I imagine everybody deals with this, I think of doctors reflecting on their bedside manner style, bankers worrying about their strategy style in an investment portfolio, or even fishermen honing their unique way of casting a rod into the sea. But I think it’s felt acutely by creative types, where uniqueness of style often equals value above anything else. People want to see something they haven’t seen before and agents are on the look out for something fresh to attach to a campaign. So here we all are, searching for thing that sets us apart, joyfully rummaging through our lives for our own je ne sais quoi.

So how do we find it? It seems bizarre to look for something that in theory we all intrinsically have. If we look inward, there is no one like ourselves, with our experiences, interests, friendships or even specific odd sock collection. I’ve read that often the problem, is nothing more than your skill level needing to catch up with your taste level. Therefore the answer is good old practice. I think that’s something quantifiable we can all do (which is great when facing something so hard to define). To me however, this only skims the surface when so much of style is about your personal philosophy. And I don’t mean you have to become Aristotle. I recently joined an artist talk, and they spoke about just saying the truth — whatever that might be to you. In my case I think this could be as simple as saying I like drawing crazy shoes, or bigger truths like how the fashion industry effects me and others. This inward approach requires us to explore our inner selves to gather and distill are uniqueness down into something with a stronger flavour.

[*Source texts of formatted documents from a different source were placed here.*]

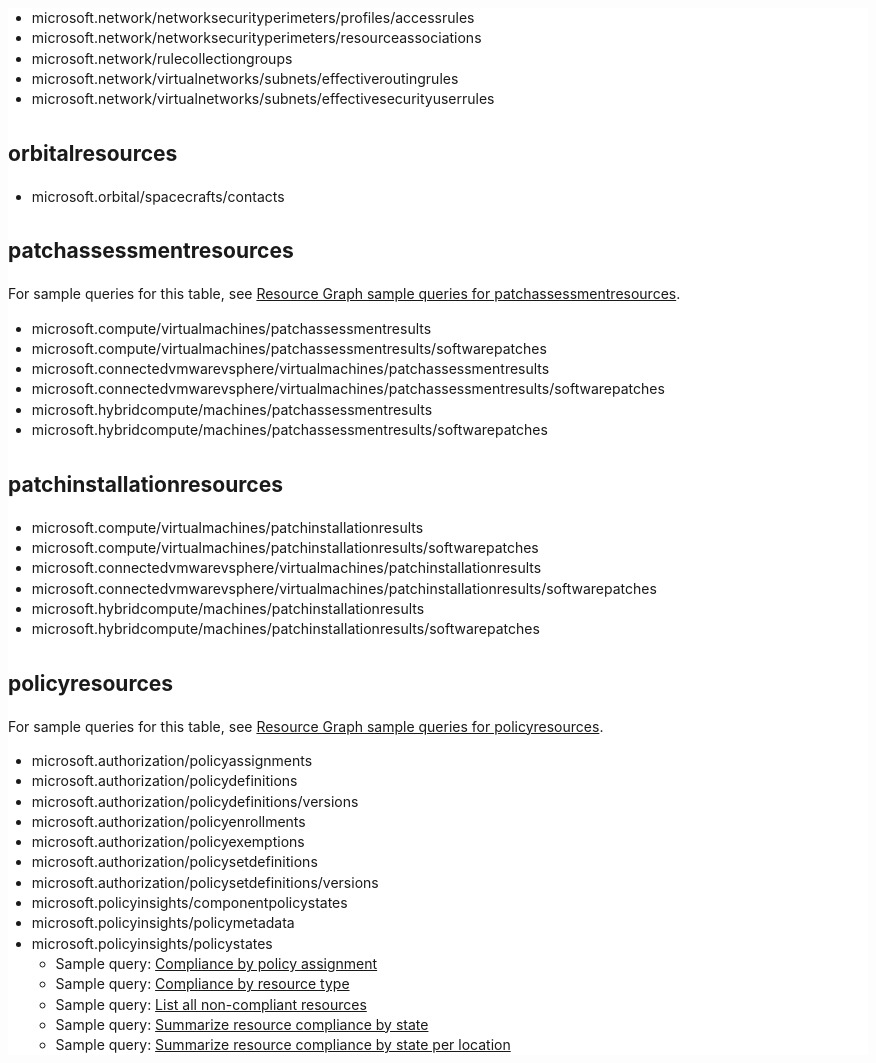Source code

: - microsoft.network/networksecurityperimeters/profiles/accessrules
- microsoft.network/networksecurityperimeters/resourceassociations
- microsoft.network/rulecollectiongroups
- microsoft.network/virtualnetworks/subnets/effectiveroutingrules
- microsoft.network/virtualnetworks/subnets/effectivesecurityuserrules

## orbitalresources

- microsoft.orbital/spacecrafts/contacts

## patchassessmentresources

For sample queries for this table, see [Resource Graph sample queries for patchassessmentresources](../samples/samples-by-table.md#patchassessmentresources).

- microsoft.compute/virtualmachines/patchassessmentresults
- microsoft.compute/virtualmachines/patchassessmentresults/softwarepatches
- microsoft.connectedvmwarevsphere/virtualmachines/patchassessmentresults
- microsoft.connectedvmwarevsphere/virtualmachines/patchassessmentresults/softwarepatches
- microsoft.hybridcompute/machines/patchassessmentresults
- microsoft.hybridcompute/machines/patchassessmentresults/softwarepatches

## patchinstallationresources

- microsoft.compute/virtualmachines/patchinstallationresults
- microsoft.compute/virtualmachines/patchinstallationresults/softwarepatches
- microsoft.connectedvmwarevsphere/virtualmachines/patchinstallationresults
- microsoft.connectedvmwarevsphere/virtualmachines/patchinstallationresults/softwarepatches
- microsoft.hybridcompute/machines/patchinstallationresults
- microsoft.hybridcompute/machines/patchinstallationresults/softwarepatches

## policyresources

For sample queries for this table, see [Resource Graph sample queries for policyresources](../samples/samples-by-table.md#policyresources).

- microsoft.authorization/policyassignments
- microsoft.authorization/policydefinitions
- microsoft.authorization/policydefinitions/versions
- microsoft.authorization/policyenrollments
- microsoft.authorization/policyexemptions
- microsoft.authorization/policysetdefinitions
- microsoft.authorization/policysetdefinitions/versions
- microsoft.policyinsights/componentpolicystates
- microsoft.policyinsights/policymetadata
- microsoft.policyinsights/policystates
  - Sample query: [Compliance by policy assignment](../samples/samples-by-category.md#compliance-by-policy-assignment)
  - Sample query: [Compliance by resource type](../samples/samples-by-category.md#compliance-by-resource-type)
  - Sample query: [List all non-compliant resources](../samples/samples-by-category.md#list-all-non-compliant-resources)
  - Sample query: [Summarize resource compliance by state](../samples/samples-by-category.md#summarize-resource-compliance-by-state)
  - Sample query: [Summarize resource compliance by state per location](../samples/samples-by-category.md#summarize-resource-compliance-by-state-per-location)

The opposite approach is to understanding our style is to look outward. In other words we understand style through comparison and exasperate those differences. For example I can tell my work is loose, by looking at work which is mathematically drawn. And I do take a lot of joy sometimes in creating a big mess and throwing paint around with a smile on my face and not bothering at all about how something should look. This final way (and the way that I find to be the most fun) is just getting out and about with my sketchbook. I draw what feels interesting to me that day. To discover my style I rummage through pastels, paints, new brushes or by using no brush at all and using my finger tips to stamp my work with colour. I go on excursions and search amongst passer by’s I’ve committed to the page in my sketchbook. I peruse for inspiration on Pinterest, on Vogue.com and on Audible. Sometimes I go to galleries or museums and scribble with joy when I find a little snippet of inspiration or inkling that I’m on the right track. It’s kind of like a game of warmer or colder with things that appear closer to what I’m trying to get at.

When talking to people who clearly have a very distinct character and voice within their work, they often don’t see style as important. I wonder if this is like money not mattering when you have it, or if there’s truth in it. But I’m an optimist, and for that means choosing to believe that it doesn’t matter so much. It makes it much easier to enjoy what I do and just go with flow of my creative interests. And besides, we can all curate our work if we wish to show a certain side of ourself on instagram — which is a great shortcut if you ask me. What I do to move forward is to think about the day in hand, and keep my mind focussed on the newest idea I’m excited about. So as much as we all try, the search for your style isn’t in fact something you can really pursue. But it will happen as a result of exploring what you like. It will probably all happen without you even noticing and If you ever need a reminder of this, eat an olive.